Exercise inputs:
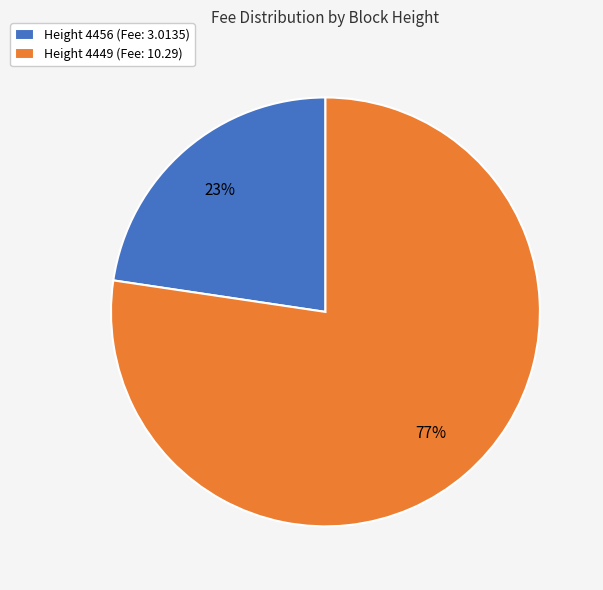

Is the sum of Height 4449 (Fee: 10.29) and Height 4456 (Fee: 3.0135) greater than half?

Yes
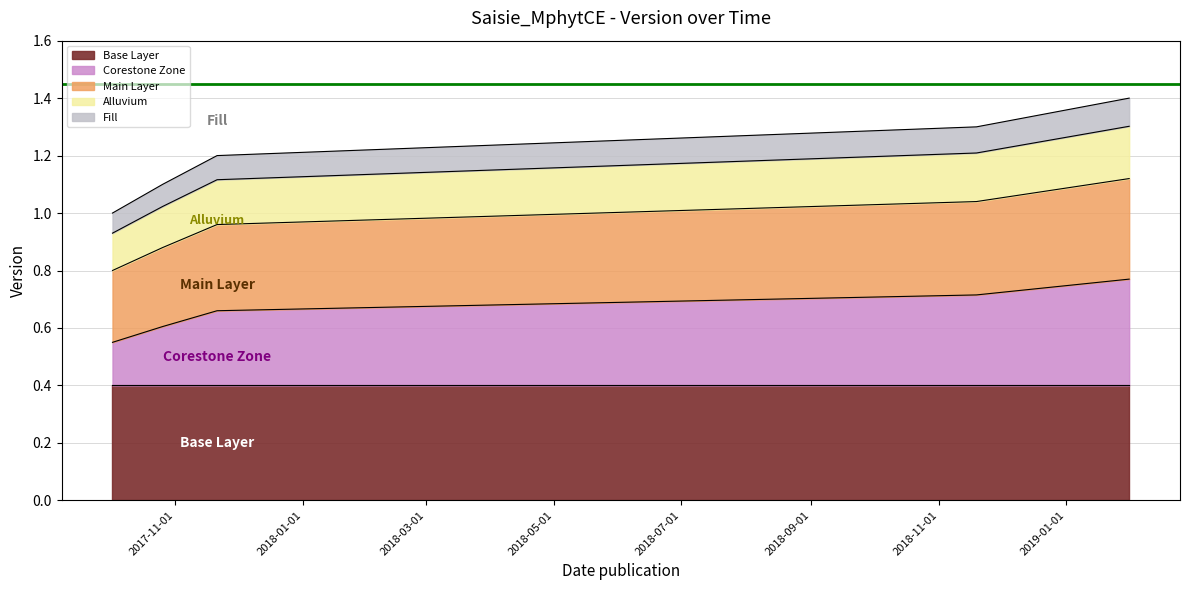

What is the difference between the values at 2017-10-26 and 2017-10-02?

0.1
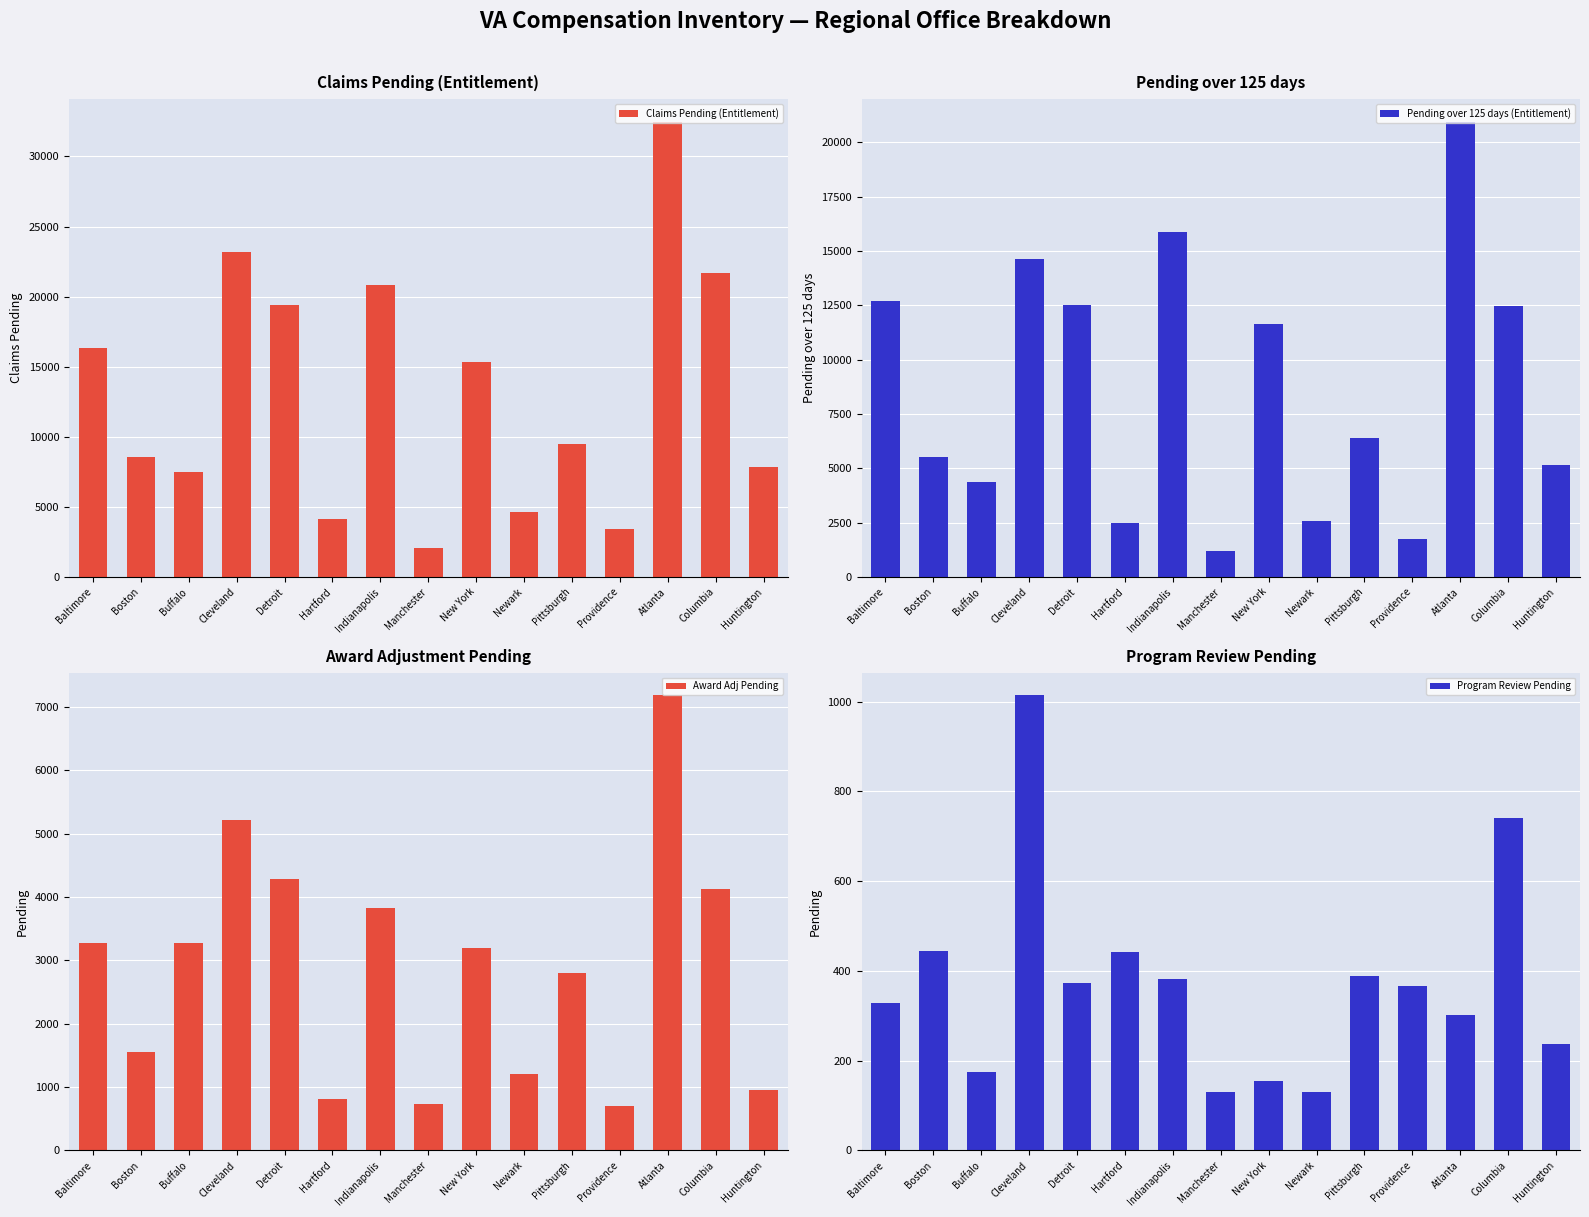

What is the average value of the Pending over 125 days (Entitlement) series?

8679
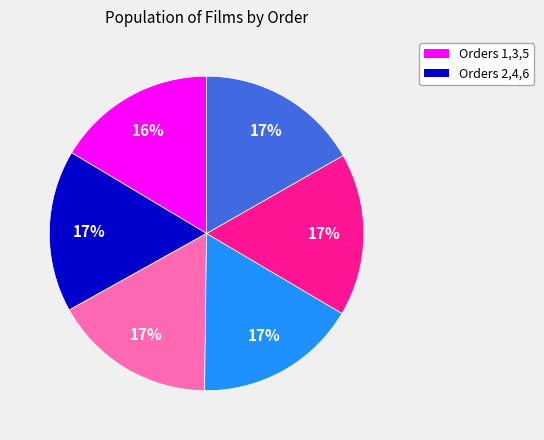

Is there any slice that represents more than half of the pie?

No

Task brief:
Which lines in the items above contain the word "half"? Copy each of those lines in full.

Response:
Is the sum of Height 4449 (Fee: 10.29) and Height 4456 (Fee: 3.0135) greater than half?
Is there any slice that represents more than half of the pie?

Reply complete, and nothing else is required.